Before sunrise on Christmas Eve, a truck driver lost control of his vehicle and hit a concrete barrier on a bridge inside the SRS boundaries.
The driver, whose name was not released, was ejected and pinned beneath the truck door, according to a U.S. Department of Energy news release.
Three SRS employees arrived and found the truck teetering on the edge of the bridge. The driver was leaning backward over the barrier with his legs under the door and his upper body hanging off the bridge, said Billy Robinson, an SRS firefighter.
Robinson, the first emergency responder on the scene, stopped on his way to the fire station before his shift started.

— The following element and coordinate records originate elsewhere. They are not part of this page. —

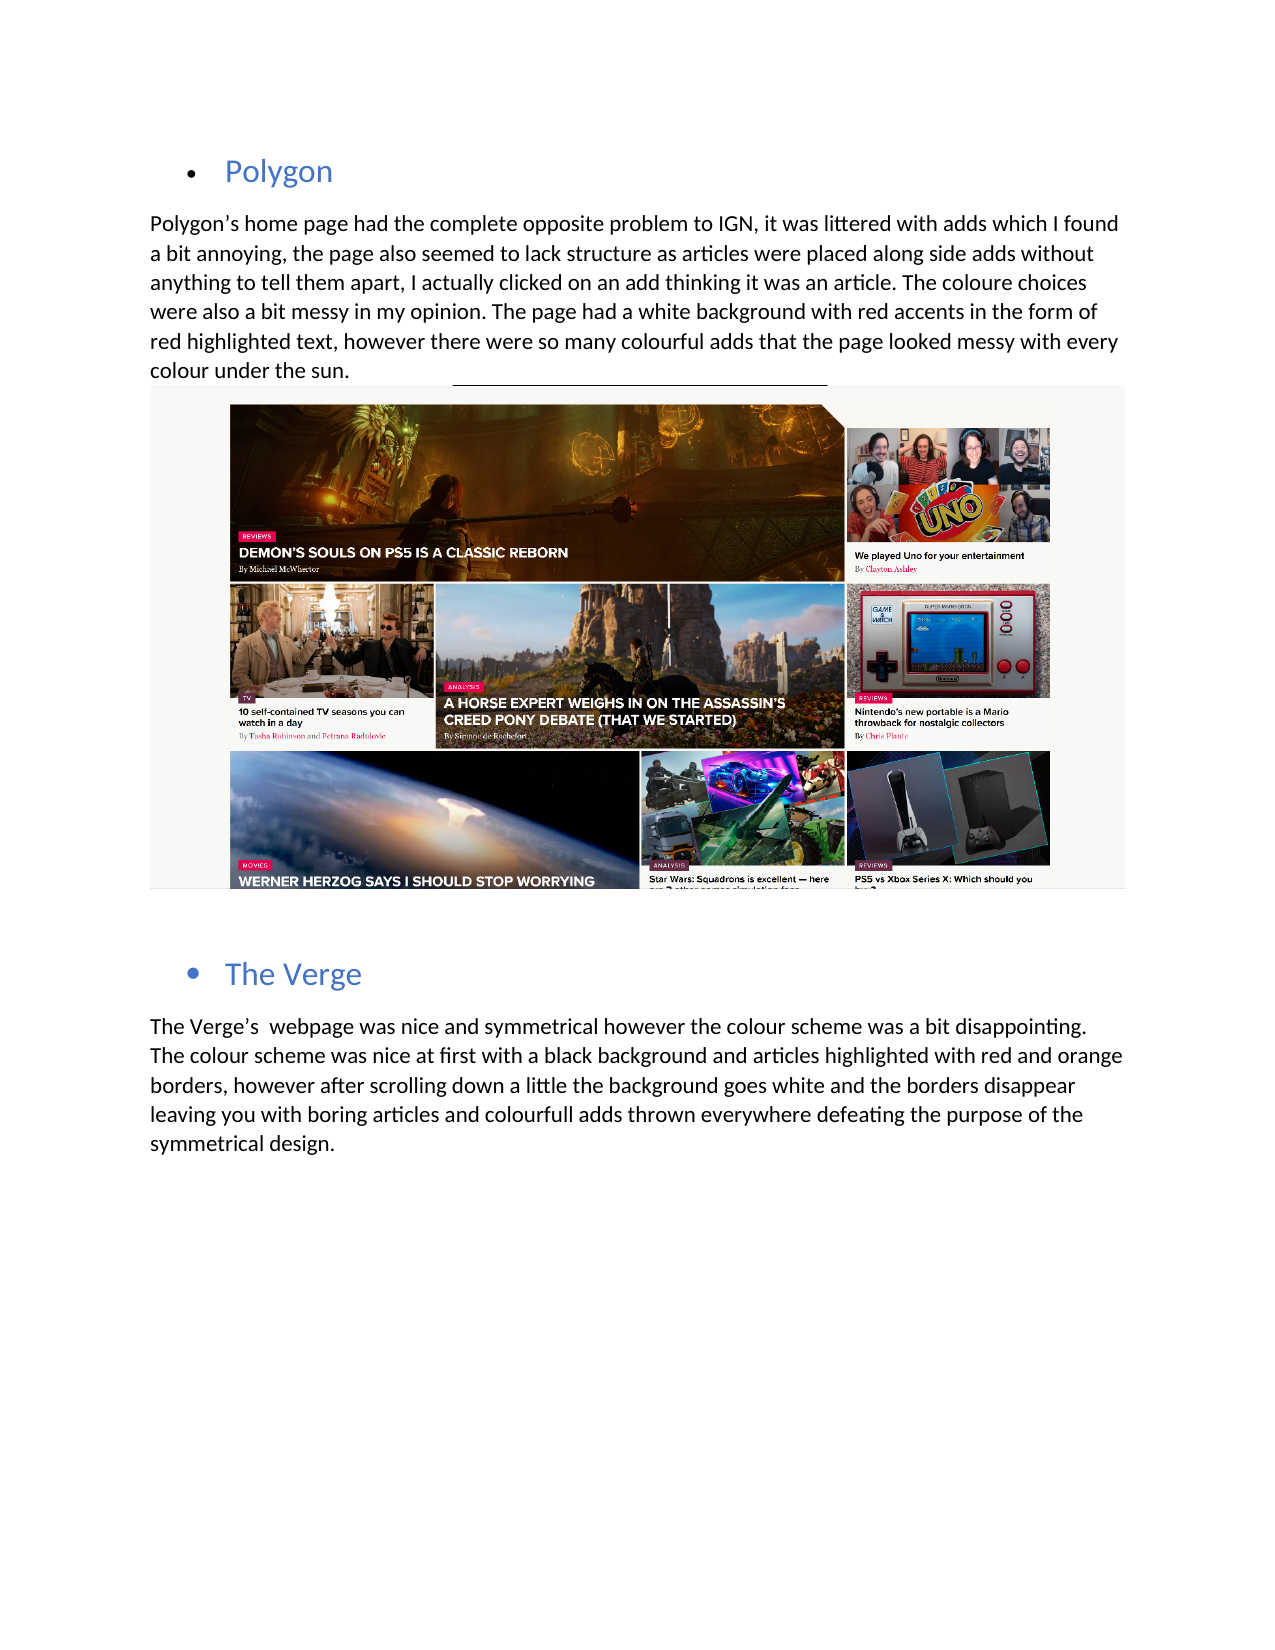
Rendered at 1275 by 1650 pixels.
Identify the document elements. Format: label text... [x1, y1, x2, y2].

text Polygon’s home page had the complete opposite problem to IGN, it was littered with adds which I found a bit annoying, the page also seemed to lack structure as articles were placed along side adds without anything to tell them apart, I actually clicked on an add thinking it was an article. The coloure choices were also a bit messy in my opinion. The page had a white background with red accents in the form of red highlighted text, however there were so many colourful adds that the page looked messy with every colour under the sun. [150, 209, 1125, 385]
text The Verge’s webpage was nice and symmetrical however the colour scheme was a bit disappointing. The colour scheme was nice at first with a black background and articles highlighted with red and orange borders, however after scrolling down a little the background goes white and the borders disappear leaving you with boring articles and colourfull adds thrown everywhere defeating the purpose of the symmetrical design. [150, 1012, 1125, 1158]
list The Verge [187, 953, 1125, 993]
list Polygon [187, 150, 1125, 191]
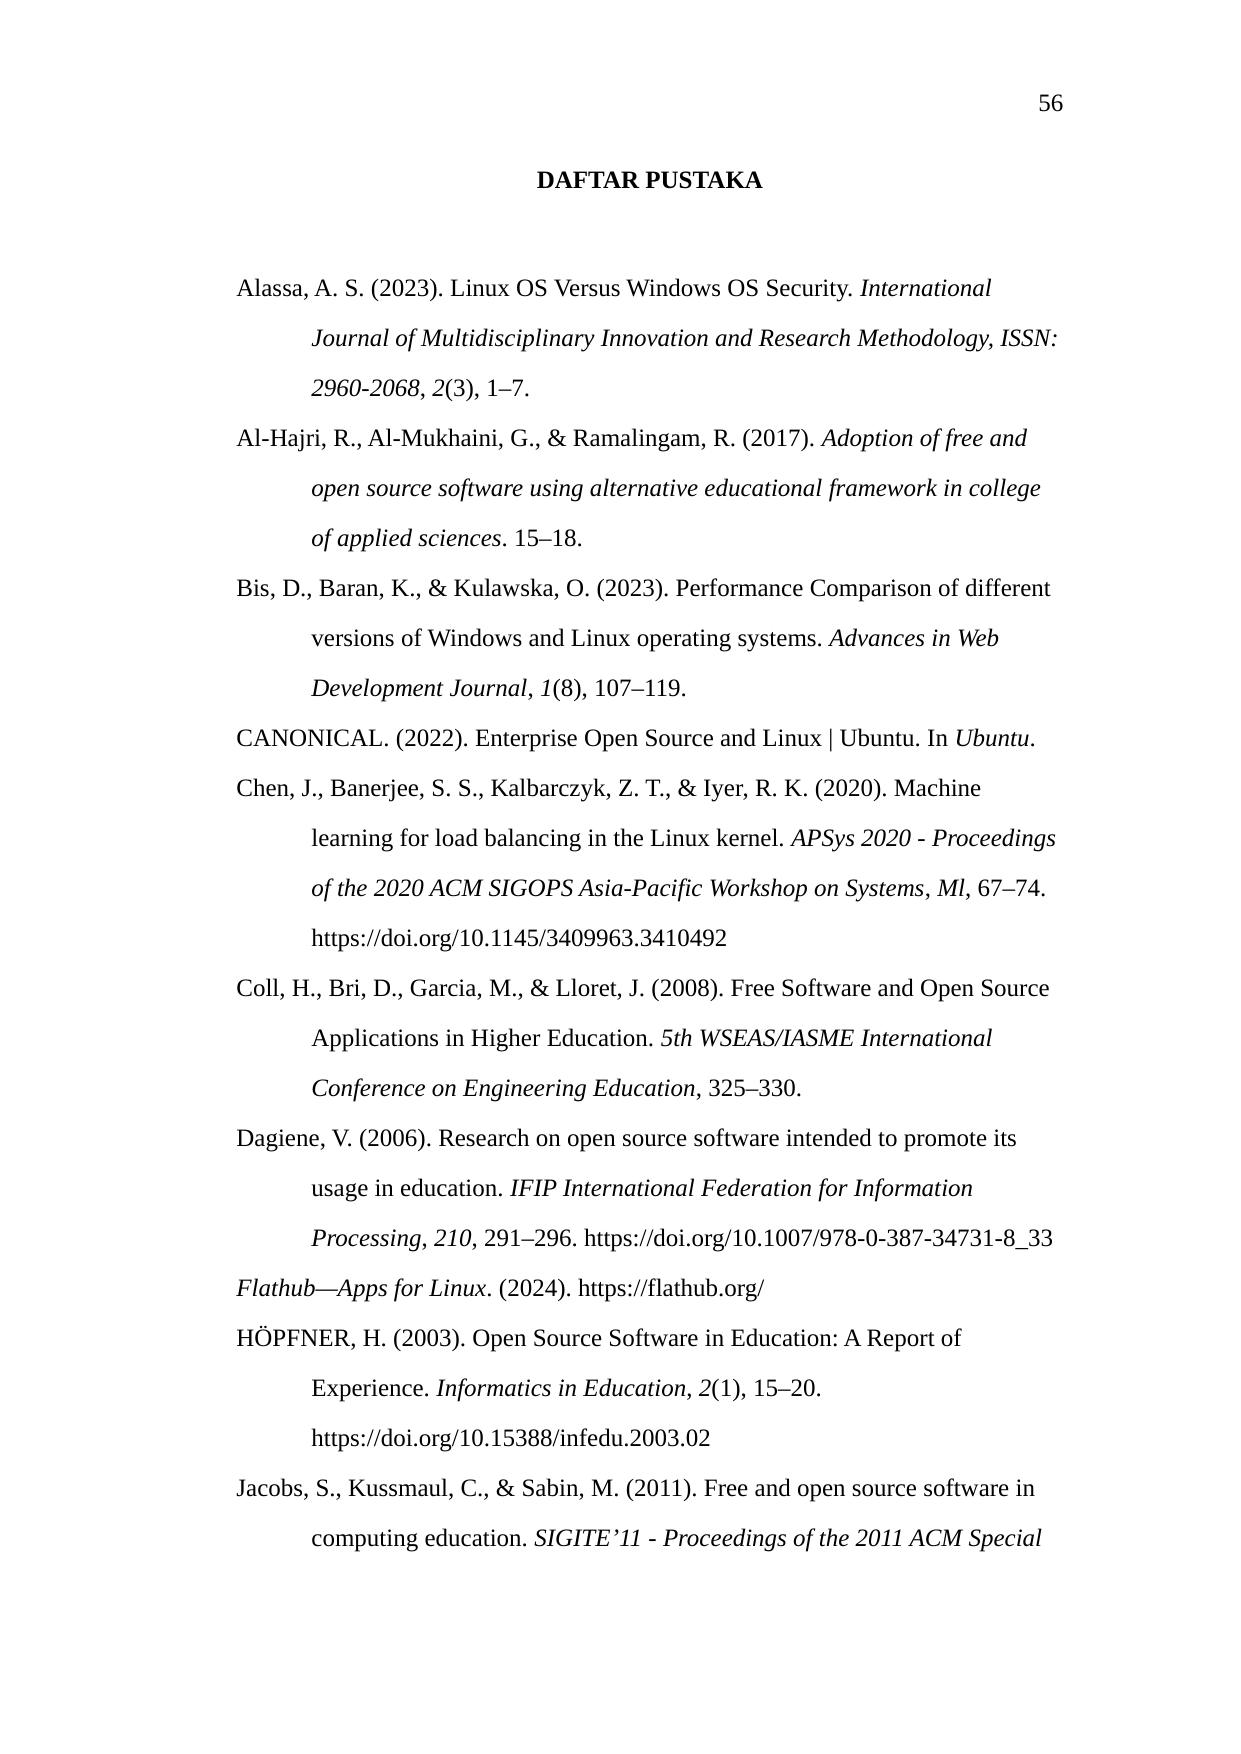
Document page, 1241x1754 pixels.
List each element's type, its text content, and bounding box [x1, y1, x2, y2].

text Chen, J., Banerjee, S. S., Kalbarczyk, Z. T., & Iyer, R. K. (2020). Machine learning for load balancing in the Linux kernel. APSys 2020 - Proceedings of the 2020 ACM SIGOPS Asia-Pacific Workshop on Systems, Ml, 67–74. https://doi.org/10.1145/3409963.3410492 [236, 752, 1063, 952]
text Flathub—Apps for Linux. (2024). https://flathub.org/ [236, 1252, 1063, 1302]
text HÖPFNER, H. (2003). Open Source Software in Education: A Report of Experience. Informatics in Education, 2(1), 15–20. https://doi.org/10.15388/infedu.2003.02 [236, 1302, 1063, 1452]
text Al-Hajri, R., Al-Mukhaini, G., & Ramalingam, R. (2017). Adoption of free and open source software using alternative educational framework in college of applied sciences. 15–18. [236, 402, 1063, 552]
text Bis, D., Baran, K., & Kulawska, O. (2023). Performance Comparison of different versions of Windows and Linux operating systems. Advances in Web Development Journal, 1(8), 107–119. [236, 552, 1063, 702]
text CANONICAL. (2022). Enterprise Open Source and Linux | Ubuntu. In Ubuntu. [236, 702, 1063, 752]
subtitle DAFTAR PUSTAKA [236, 165, 1063, 194]
text Alassa, A. S. (2023). Linux OS Versus Windows OS Security. International Journal of Multidisciplinary Innovation and Research Methodology, ISSN: 2960-2068, 2(3), 1–7. [236, 252, 1063, 402]
text Dagiene, V. (2006). Research on open source software intended to promote its usage in education. IFIP International Federation for Information Processing, 210, 291–296. https://doi.org/10.1007/978-0-387-34731-8_33 [236, 1102, 1063, 1252]
text Coll, H., Bri, D., Garcia, M., & Lloret, J. (2008). Free Software and Open Source Applications in Higher Education. 5th WSEAS/IASME International Conference on Engineering Education, 325–330. [236, 952, 1063, 1102]
text Jacobs, S., Kussmaul, C., & Sabin, M. (2011). Free and open source software in computing education. SIGITE’11 - Proceedings of the 2011 ACM Special [236, 1452, 1063, 1552]
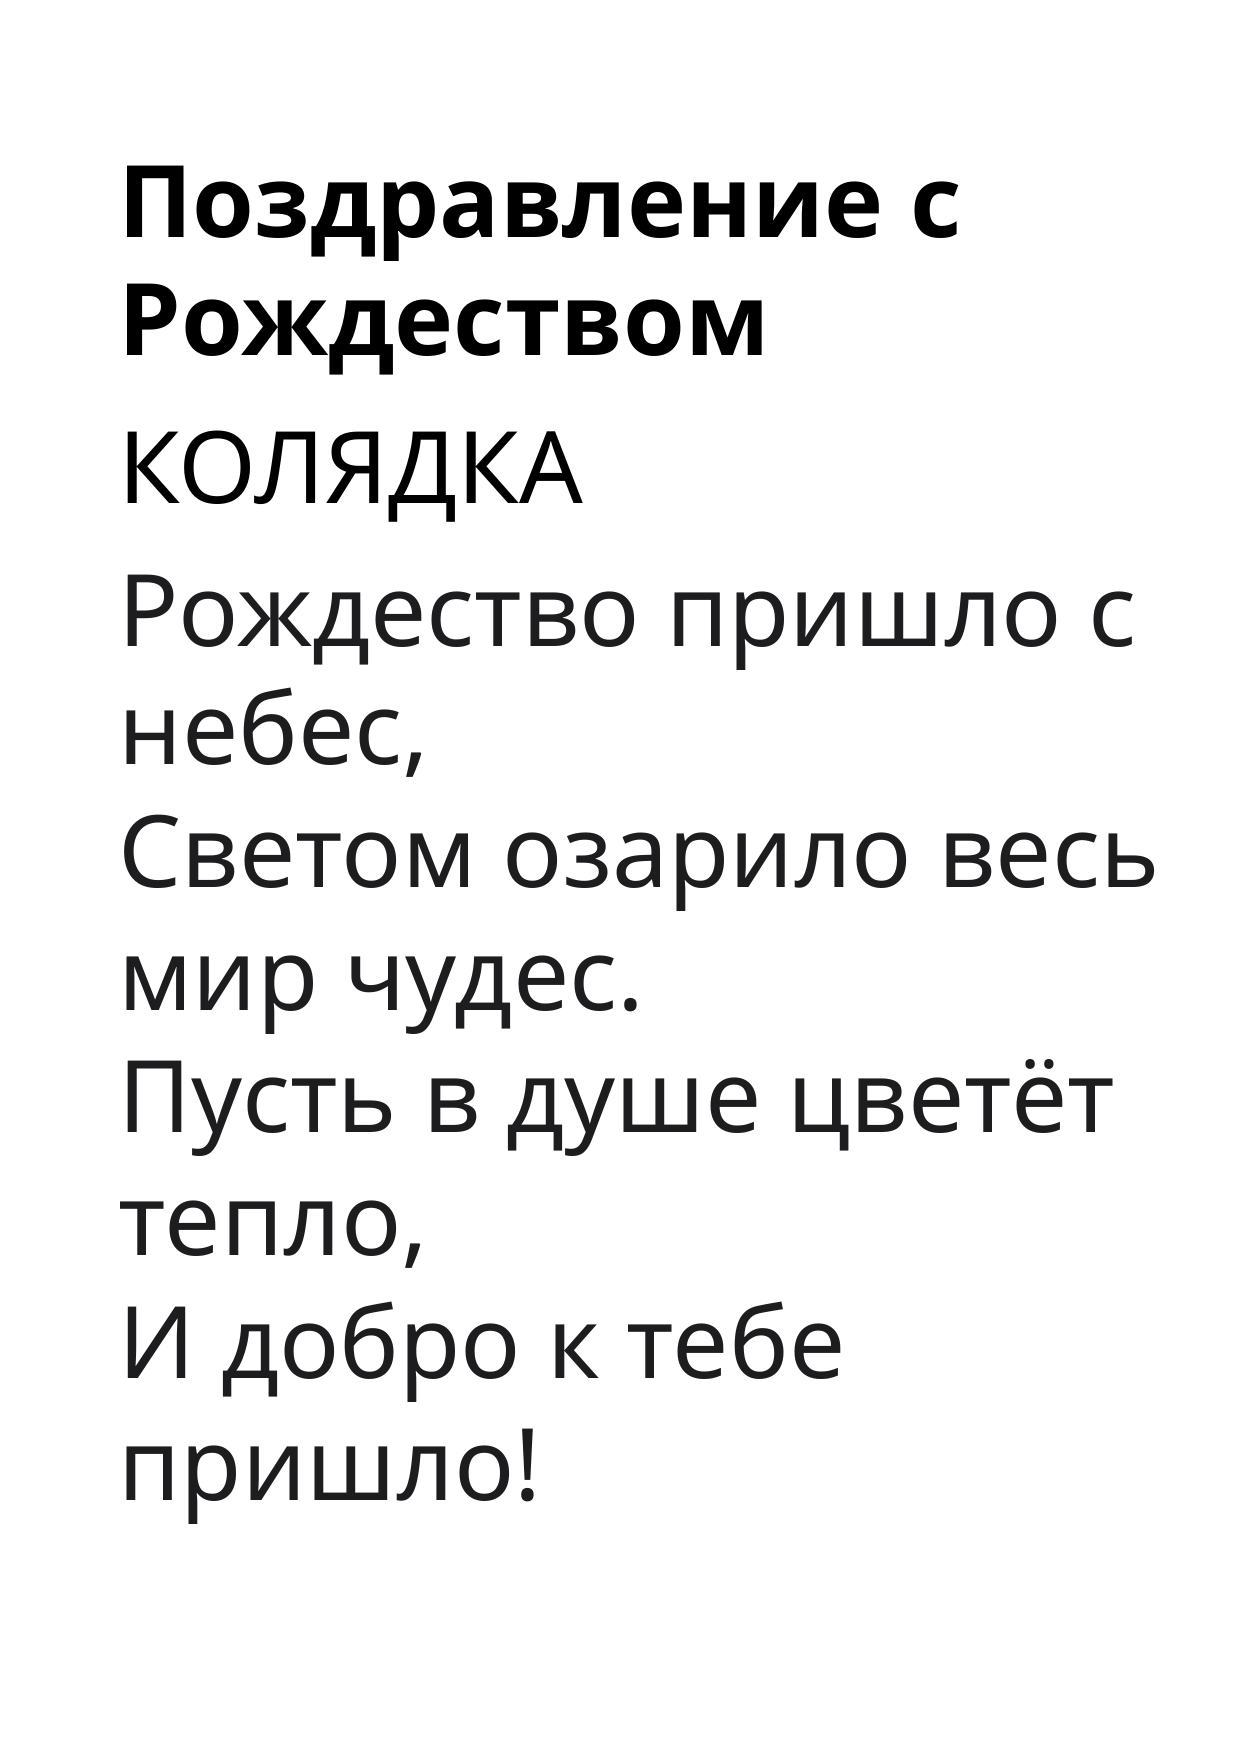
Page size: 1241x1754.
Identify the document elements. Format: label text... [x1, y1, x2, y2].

text КОЛЯДКА [118, 405, 1181, 528]
text Поздравление с Рождеством [118, 139, 1181, 384]
text Рождество пришло с небес, Светом озарило весь мир чудес. Пусть в душе цветёт тепло, И добро к тебе пришло! [118, 548, 1181, 1530]
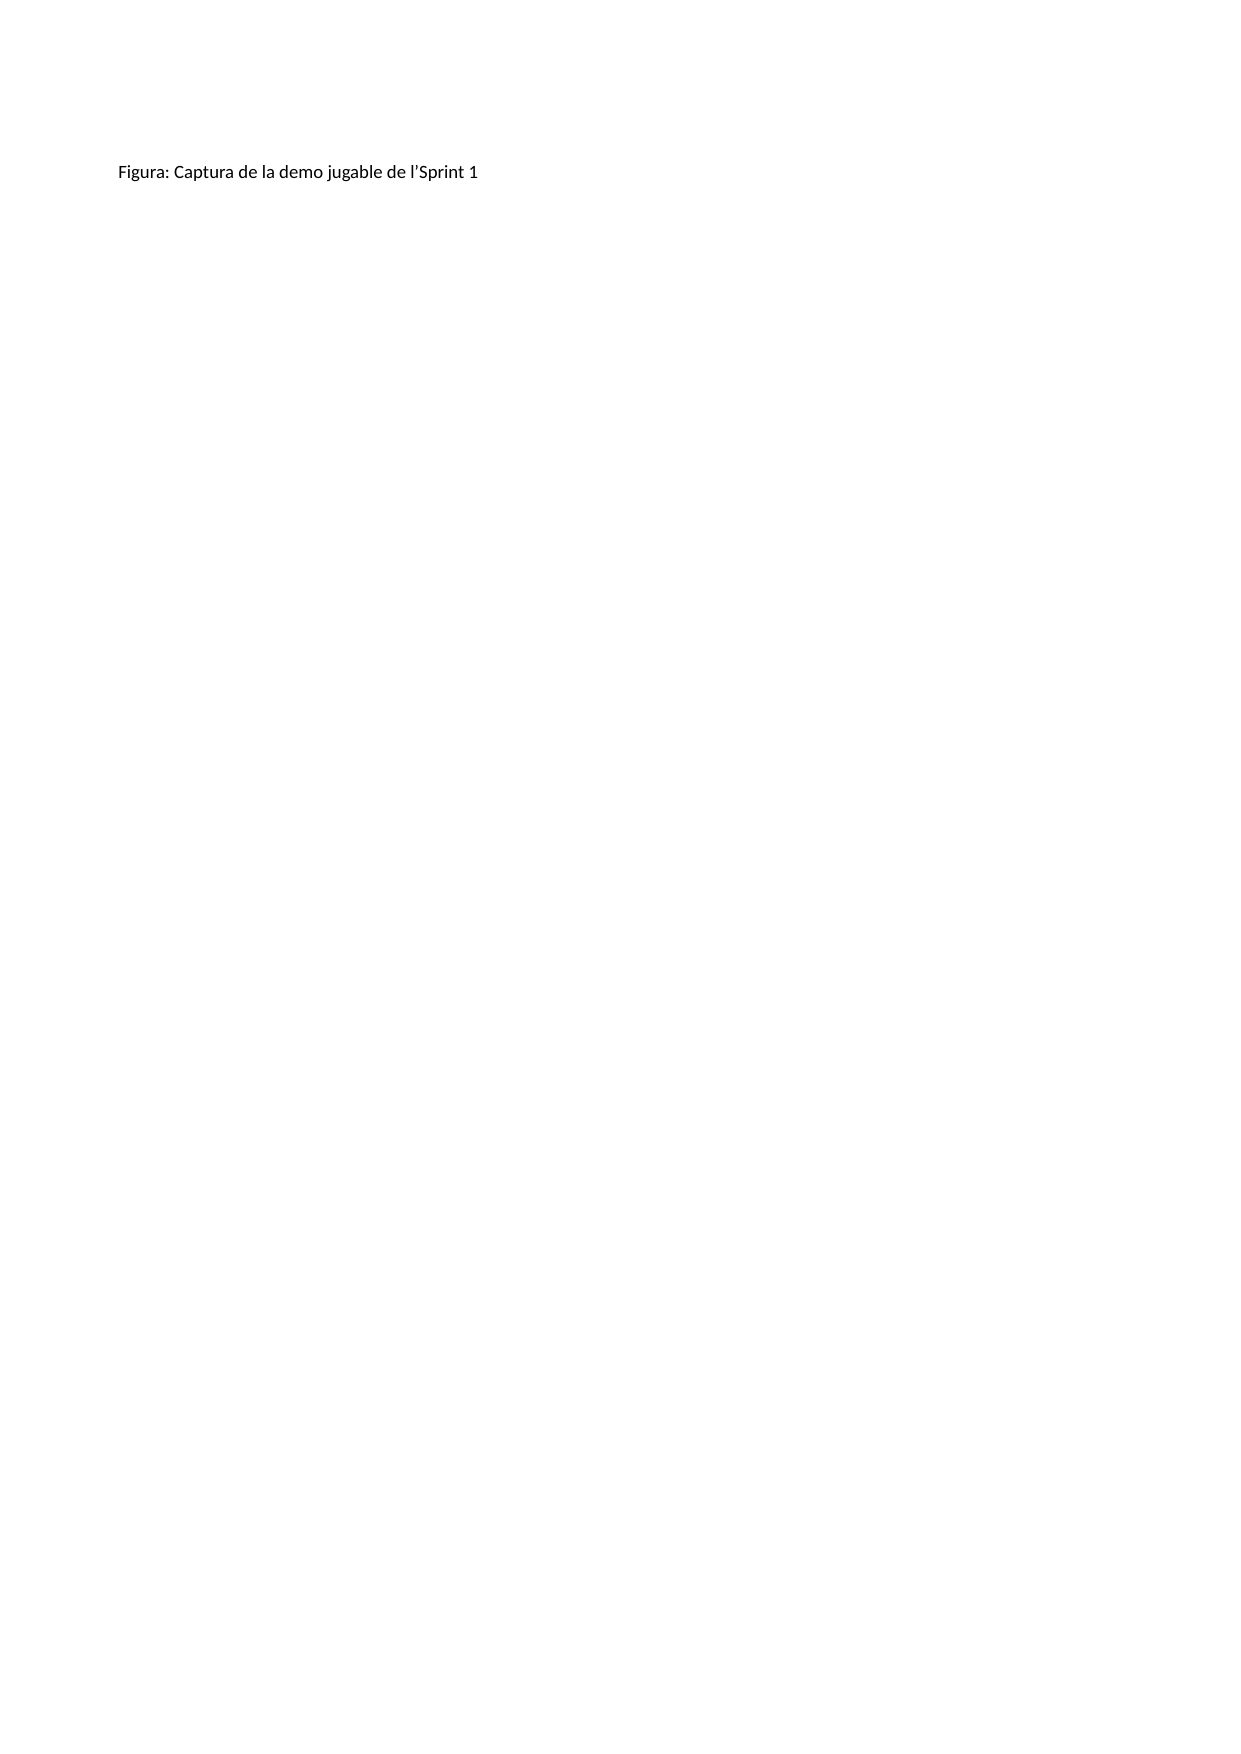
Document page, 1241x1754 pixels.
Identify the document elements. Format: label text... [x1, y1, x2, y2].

text Figura: Captura de la demo jugable de l’Sprint 1 [118, 160, 1122, 183]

The three other employees were holding the man up, waiting for help to arrive.
"They were taking turns holding him up. You could tell they were exhausted," Robinson said. "I jumped in and did the same thing."
Finding the man with life-threatening injuries, Robinson called dispatchers and requested heavy equipment to extricate the driver and a medical helicopter to get him to the hospital. The victim was airlifted to Georgia Regents Medical Center.
Robinson, Jerry Johnson and Rex Brown were honored for their lifesaving actions by David Moody, the DOE's site manager. The fourth good Samaritan chose to remain anonymous, Robinson said.
The truck driver lived only because the first three men stopped at the crash scene instead of passing by, he said.
"These people chose to go out of their way," Robinson said. "Beyond a shadow of a doubt, if they hadn't done what they did, the man would have died."